Si le récit de Youssouf est authentique, le capitaine Dadis aurait emprunté un chemin sans retour. Depuis qu’il s’était lavé avec du sang humain, selon les dires du diable, il ne pouvait s’en défaire s’il voulait le pouvoir. Selon Youssouf, Dadis aurait entrepris des actions visant à éliminer physiquement des leaders politiques, dont Alpha Condé, qui était censé lui succéder, d’après les dires du féticheur. Pourtant, lors de son témoignage, Moussa Dadis Camara aurait déclaré être victime d’un complot « orchestré » par le Pr Alpha Condé et le Général Sékouba Konaté, exécuté par son ancien aide de camp, Toumba Diakité.

« […] J’ai appris que le colonel Théa, Makambo, ils ont envoyé des agents chez les leaders [politiques]. Ils ont effectué des rituels pour inciter tout le monde à se rendre au stade. Le président Dadis a affirmé devant moi qu’il avait coordonné avec le Colonel Cheick Fantamady pour éliminer tous les leaders », a-t-il déclaré, ajoutant qu’il avait informé Alpha Condé du plan de Dadis et que ce dernier avait quitté le pays avant le 28 septembre 2009.

Alors que Dadis mettait son plan à exécution, Claude Pivi aurait également eu le sien. Selon « Joli », une fois que Toumba et Konaté auraient été écartés, Dadis aurait dû être arrêté : « Grand Co m’a dit que je devais suivre les gens jusqu’à ce qu’ils versent le sang. S’il arrive à verser du sang humain et à éliminer Toumba et Sékouba Konaté, ils arrêteraient Dadis pour son implication dans l’affaire du 28 septembre. C’était leur plan. Il m’a dit qu’il me nommerait gouverneur de Kindia. Je lui ai répondu que je n’avais pas ce niveau, et que seul l’argent m’intéressait. »

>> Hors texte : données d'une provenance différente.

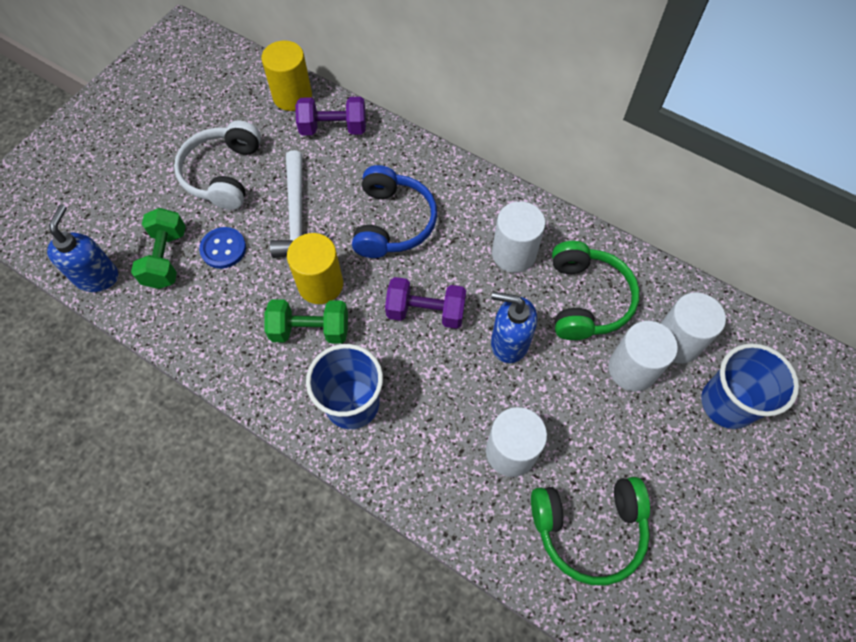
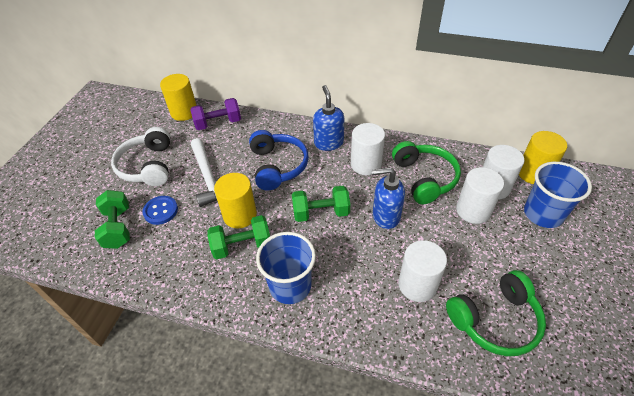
camera: 15 degrees left, 15 degrees down
blue soap dispenser [47,205,118,292] -> blue soap dispenser moved to [313,85,344,151]
purple dumbbell [385,277,466,329] -> green dumbbell [292,186,350,222]
none -> yellow cylinder [519,131,567,184]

Des avocats de Dadis accusés

Youssouf a ensuite accusé des avocats de Dadis, dont Me Dina Sampil et un certain Pépé (qui n’est pas Me Antoine Pépé Lamah, précise-t-il), de vouloir le faire taire. « S’ils tentent de m’empêcher de témoigner ici, c’est parce qu’ils ne veulent pas que je révèle ce qui s’est passé entre nous. Ils ont tout planifié pour m’en empêcher. Ils ont contacté tous mes proches pour les dissuader de me laisser témoigner », aurait-il déclaré devant le tribunal, ajoutant qu’ils lui auraient proposé 700 millions, une offre qu’il aurait refusée.